- TASK DIRECTIONS -
Output exactly the lines that run from the line with "index pip: (176, 193)" to the end of the material, both ends included, and no other lines.
DATA LISTING Block Start
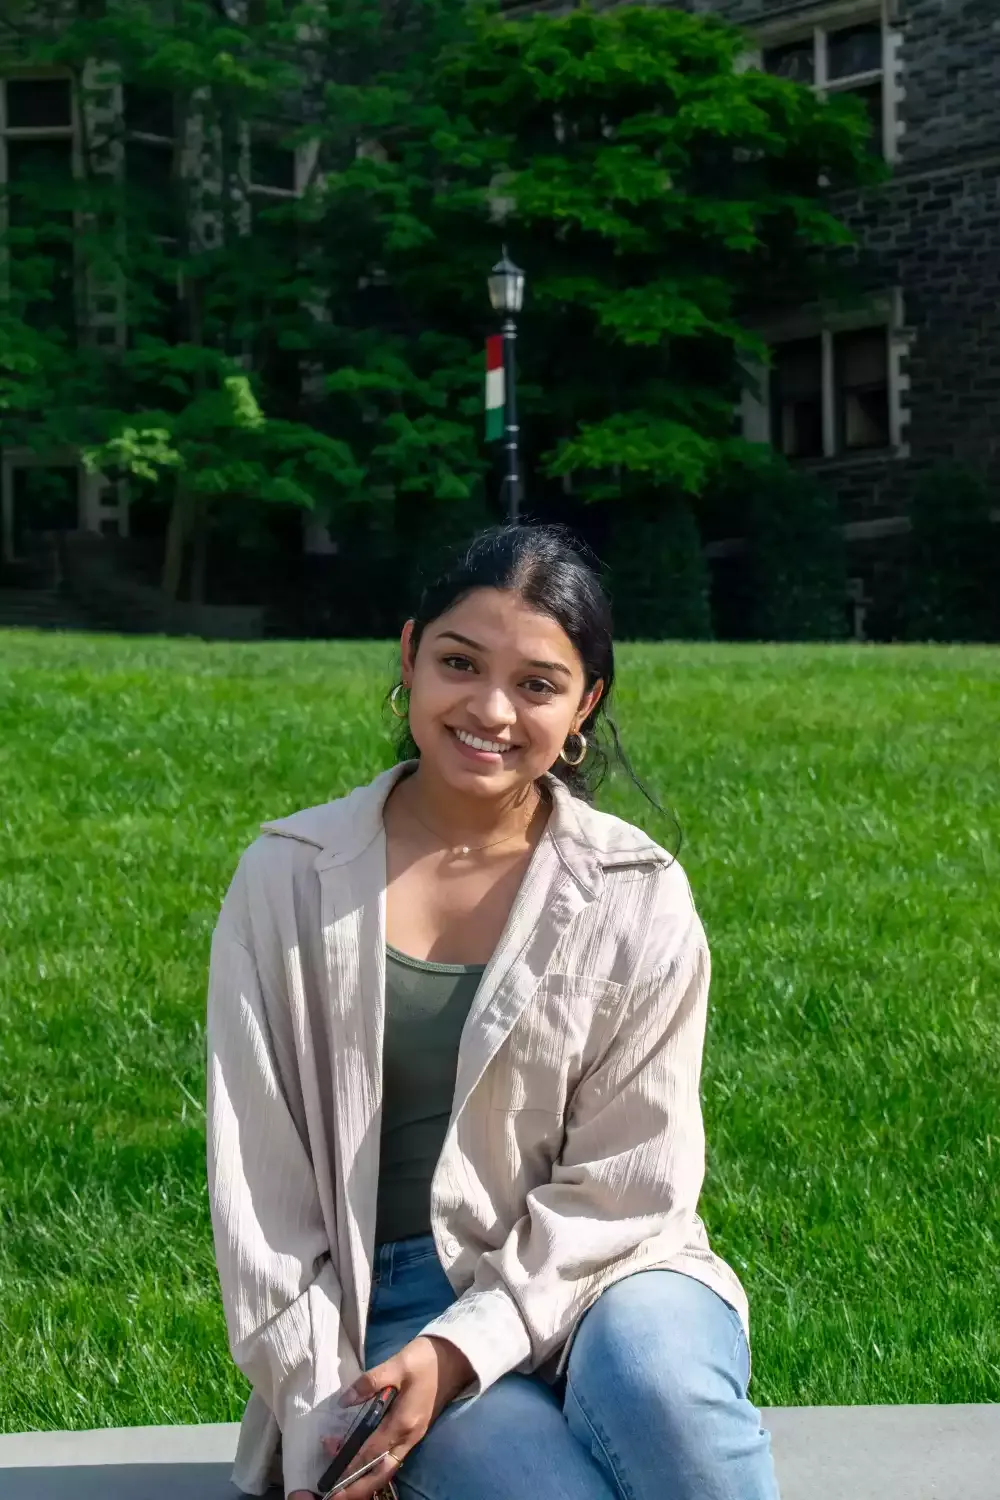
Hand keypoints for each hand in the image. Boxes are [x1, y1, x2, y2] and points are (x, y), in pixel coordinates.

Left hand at [319, 1335, 474, 1499]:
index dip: (349, 1461)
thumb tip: (344, 1401)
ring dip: (365, 1480)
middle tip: (335, 1495)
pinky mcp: (414, 1433)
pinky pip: (392, 1459)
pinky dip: (375, 1468)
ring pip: (387, 1469)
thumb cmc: (425, 1360)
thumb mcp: (397, 1364)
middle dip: (358, 1488)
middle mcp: (409, 1436)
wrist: (454, 1359)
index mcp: (404, 1422)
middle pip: (381, 1473)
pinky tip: (361, 1465)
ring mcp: (413, 1437)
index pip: (372, 1451)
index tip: (330, 1467)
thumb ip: (370, 1382)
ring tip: (343, 1484)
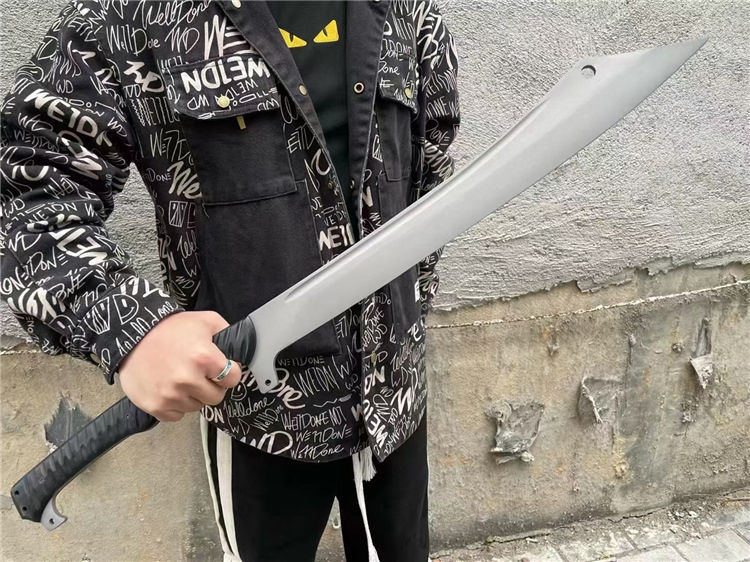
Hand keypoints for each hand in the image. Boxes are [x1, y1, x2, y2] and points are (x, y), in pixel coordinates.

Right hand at [117, 311, 242, 421]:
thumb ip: (227, 334)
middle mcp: (187, 379)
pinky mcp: (155, 406)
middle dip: (212, 386)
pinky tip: (170, 388)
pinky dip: (176, 405)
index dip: (229, 372)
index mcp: (204, 358)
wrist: (132, 334)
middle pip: (216, 397)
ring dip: (193, 395)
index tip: (221, 369)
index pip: (233, 378)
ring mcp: (170, 395)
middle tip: (200, 374)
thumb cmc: (170, 328)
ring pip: (197, 406)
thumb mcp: (206, 320)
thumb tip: (239, 353)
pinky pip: (177, 415)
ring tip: (181, 377)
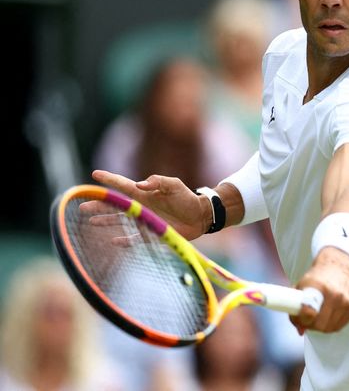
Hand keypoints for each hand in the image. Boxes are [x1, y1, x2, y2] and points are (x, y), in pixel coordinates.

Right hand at [92, 170, 210, 239]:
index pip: (123, 186)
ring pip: (119, 222)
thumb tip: (139, 184)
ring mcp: (144, 221)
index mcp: (144, 194)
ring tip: (90, 222)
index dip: (109, 180)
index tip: (95, 174)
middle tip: (82, 207)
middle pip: (115, 206)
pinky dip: (123, 241)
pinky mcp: (151, 234)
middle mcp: (141, 207)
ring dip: (105, 222)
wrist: (200, 216)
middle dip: (99, 205)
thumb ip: (158, 181)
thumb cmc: (187, 198)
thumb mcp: (174, 185)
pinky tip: (112, 241)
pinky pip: (133, 239)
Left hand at [290, 247, 348, 334]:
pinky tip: (328, 316)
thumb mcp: (302, 285)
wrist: (339, 266)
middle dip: (310, 326)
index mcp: (319, 286)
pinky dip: (331, 325)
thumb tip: (300, 330)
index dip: (303, 319)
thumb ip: (296, 307)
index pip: (310, 311)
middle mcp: (335, 293)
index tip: (300, 319)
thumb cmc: (318, 278)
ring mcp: (346, 301)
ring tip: (318, 317)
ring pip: (330, 328)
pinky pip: (339, 326)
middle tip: (307, 320)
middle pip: (320, 324)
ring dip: (321, 327)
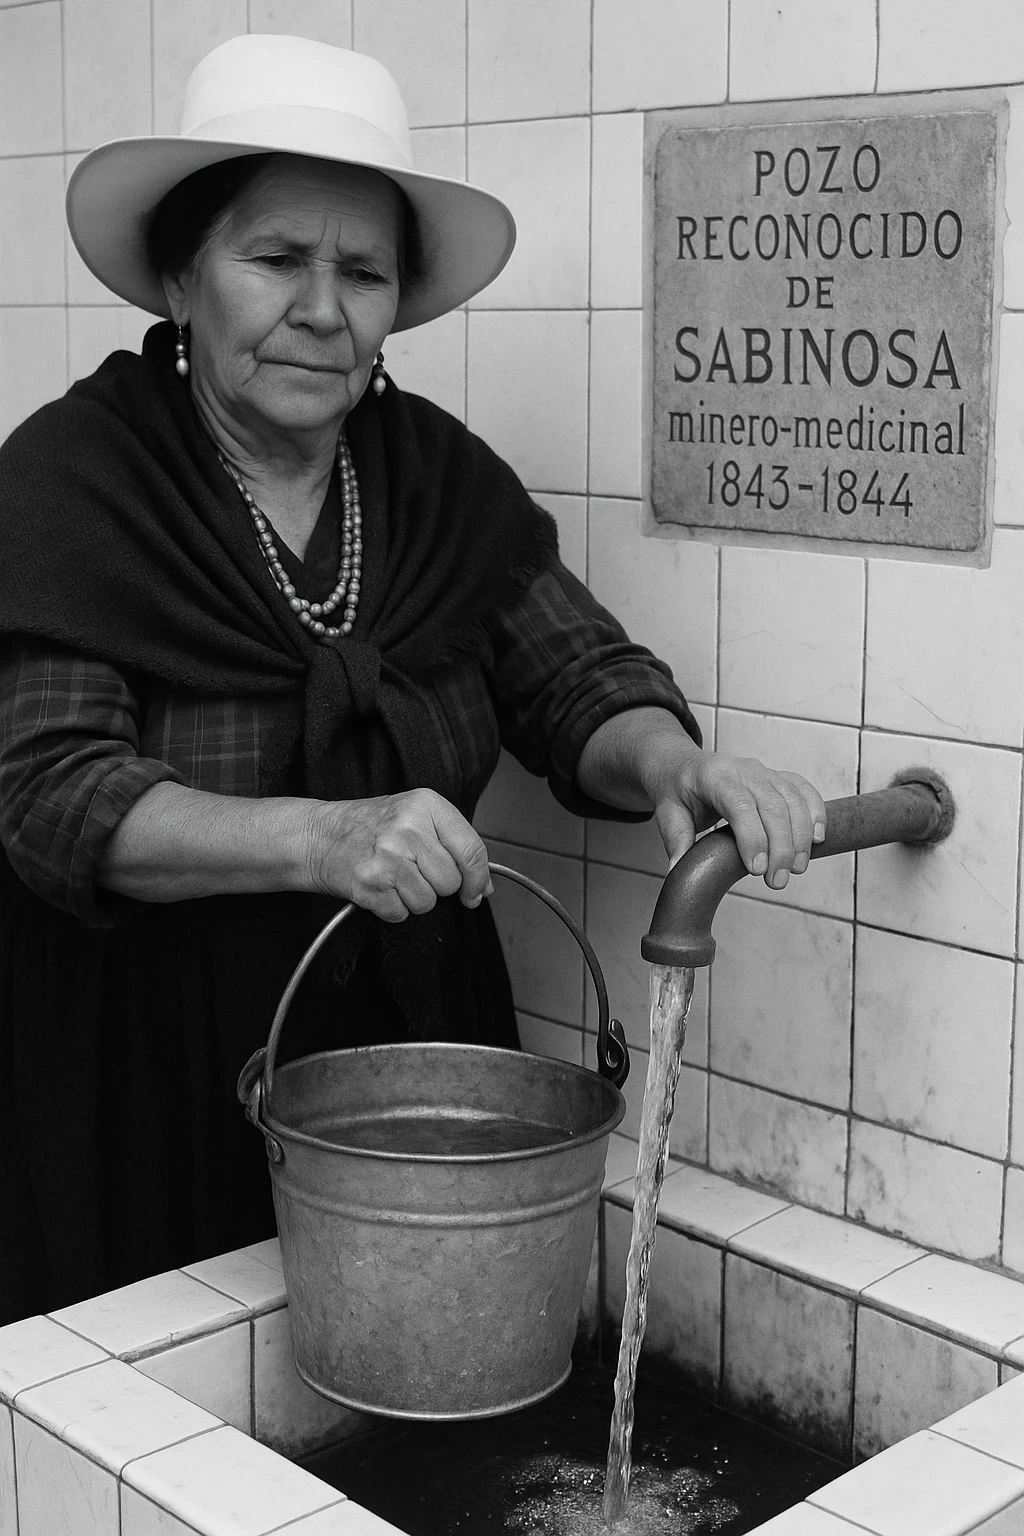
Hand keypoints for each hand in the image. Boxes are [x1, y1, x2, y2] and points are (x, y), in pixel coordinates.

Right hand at [306, 789, 492, 921]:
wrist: (317, 836)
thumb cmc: (369, 827)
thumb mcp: (415, 817)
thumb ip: (454, 845)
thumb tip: (483, 887)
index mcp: (426, 805)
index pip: (472, 850)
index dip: (477, 879)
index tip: (475, 893)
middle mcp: (408, 828)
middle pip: (451, 881)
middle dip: (435, 885)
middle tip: (410, 868)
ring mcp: (387, 857)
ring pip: (427, 902)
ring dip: (412, 898)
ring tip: (392, 876)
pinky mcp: (370, 884)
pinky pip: (401, 914)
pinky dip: (391, 908)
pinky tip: (378, 887)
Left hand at [647, 744, 826, 889]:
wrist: (685, 765)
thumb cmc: (678, 789)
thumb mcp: (668, 812)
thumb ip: (676, 840)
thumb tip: (679, 871)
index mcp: (714, 777)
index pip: (739, 804)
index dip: (753, 837)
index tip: (757, 869)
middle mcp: (743, 770)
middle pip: (773, 806)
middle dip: (781, 847)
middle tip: (778, 881)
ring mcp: (764, 772)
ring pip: (792, 800)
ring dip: (800, 837)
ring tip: (797, 869)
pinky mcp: (778, 778)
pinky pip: (804, 790)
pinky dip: (815, 812)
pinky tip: (817, 838)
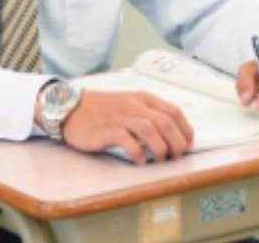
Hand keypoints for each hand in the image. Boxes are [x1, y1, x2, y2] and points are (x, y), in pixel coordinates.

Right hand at [61, 90, 193, 164]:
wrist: (71, 108)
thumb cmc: (104, 109)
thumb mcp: (130, 104)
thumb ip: (150, 113)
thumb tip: (175, 134)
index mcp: (142, 97)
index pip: (173, 111)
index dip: (186, 130)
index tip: (187, 145)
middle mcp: (133, 104)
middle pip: (165, 122)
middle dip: (176, 143)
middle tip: (175, 157)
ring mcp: (119, 116)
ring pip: (149, 129)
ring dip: (159, 148)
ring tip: (158, 160)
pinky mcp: (105, 129)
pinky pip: (126, 139)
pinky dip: (137, 152)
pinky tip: (139, 161)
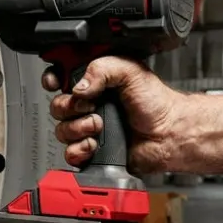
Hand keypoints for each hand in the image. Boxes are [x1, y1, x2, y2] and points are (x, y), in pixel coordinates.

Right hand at [42, 56, 180, 173]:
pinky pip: (69, 153)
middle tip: (91, 106)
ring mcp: (89, 127)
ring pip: (61, 130)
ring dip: (77, 128)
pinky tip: (94, 145)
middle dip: (70, 107)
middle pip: (57, 105)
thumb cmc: (156, 103)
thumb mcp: (130, 70)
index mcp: (95, 81)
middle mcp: (90, 104)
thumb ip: (102, 69)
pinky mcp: (92, 150)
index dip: (53, 78)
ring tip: (99, 126)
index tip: (57, 83)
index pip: (61, 76)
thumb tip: (78, 87)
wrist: (168, 134)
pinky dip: (78, 150)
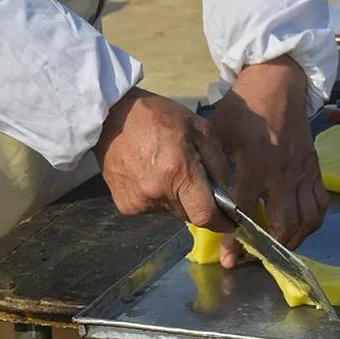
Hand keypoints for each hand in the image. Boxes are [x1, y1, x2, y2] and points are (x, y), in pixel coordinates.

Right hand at [95, 88, 232, 228]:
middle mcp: (158, 193)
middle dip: (197, 202)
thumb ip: (217, 161)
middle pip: (189, 214)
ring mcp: (139, 202)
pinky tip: (148, 173)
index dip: (221, 222)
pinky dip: (156, 196)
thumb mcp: (198, 127)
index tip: (230, 221)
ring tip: (165, 169)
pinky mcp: (125, 205)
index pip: (205, 215)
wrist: (110, 116)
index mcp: (178, 173)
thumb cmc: (157, 116)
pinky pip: (151, 207)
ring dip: (175, 197)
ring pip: (170, 210)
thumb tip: (227, 190)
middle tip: (192, 177)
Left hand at [209, 57, 327, 267]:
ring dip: (293, 240)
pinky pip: (321, 204)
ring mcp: (303, 171)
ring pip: (308, 219)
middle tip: (253, 256)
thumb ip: (213, 167)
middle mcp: (284, 171)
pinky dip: (311, 222)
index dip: (237, 239)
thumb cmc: (243, 107)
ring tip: (276, 247)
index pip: (247, 211)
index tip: (229, 258)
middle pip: (284, 223)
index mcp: (257, 162)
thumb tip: (204, 199)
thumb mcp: (219, 133)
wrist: (277, 82)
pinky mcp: (315, 168)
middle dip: (269, 247)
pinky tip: (297, 227)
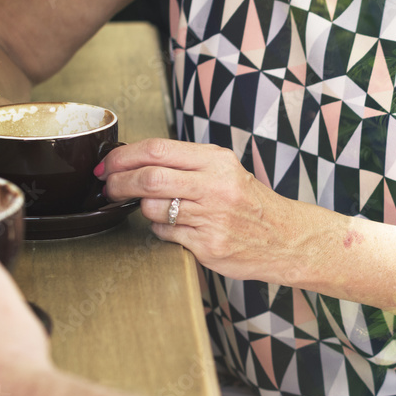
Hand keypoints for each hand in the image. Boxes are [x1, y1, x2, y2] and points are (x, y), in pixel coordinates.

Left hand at [98, 139, 302, 281]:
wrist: (287, 238)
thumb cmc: (251, 203)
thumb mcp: (226, 171)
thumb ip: (187, 164)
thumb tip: (134, 161)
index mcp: (217, 161)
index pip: (157, 150)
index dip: (123, 156)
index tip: (108, 164)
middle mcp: (216, 186)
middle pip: (149, 178)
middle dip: (118, 183)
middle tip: (108, 186)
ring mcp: (212, 218)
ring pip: (152, 209)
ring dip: (142, 209)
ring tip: (153, 208)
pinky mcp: (208, 245)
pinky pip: (165, 234)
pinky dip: (160, 229)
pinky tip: (174, 226)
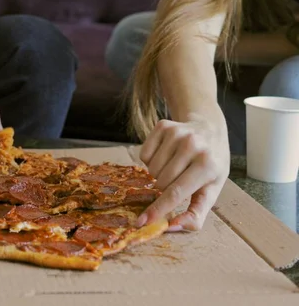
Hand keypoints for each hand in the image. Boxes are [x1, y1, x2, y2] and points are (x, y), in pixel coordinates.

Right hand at [136, 113, 229, 230]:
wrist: (210, 128)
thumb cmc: (211, 165)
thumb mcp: (211, 189)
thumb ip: (196, 213)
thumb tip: (172, 227)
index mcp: (208, 166)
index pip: (176, 193)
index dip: (157, 209)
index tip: (142, 221)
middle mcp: (192, 146)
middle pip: (161, 182)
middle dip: (164, 188)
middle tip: (178, 179)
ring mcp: (177, 134)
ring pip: (151, 169)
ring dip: (158, 174)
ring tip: (174, 166)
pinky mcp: (163, 126)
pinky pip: (143, 155)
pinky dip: (151, 160)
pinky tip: (166, 155)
DATA LISTING Block End
- PROBLEM SOLUTION -
index pip: (176, 193)
index dip: (157, 209)
index tip: (142, 221)
middle mcp: (192, 146)
middle pip: (161, 182)
middle dip: (164, 188)
middle tip: (178, 179)
ring mcp: (177, 134)
ring pip: (151, 169)
ring dip: (158, 174)
ring tip: (174, 166)
pinky mcp: (163, 126)
pinky pip: (143, 155)
pinky dip: (151, 160)
pinky tip: (166, 155)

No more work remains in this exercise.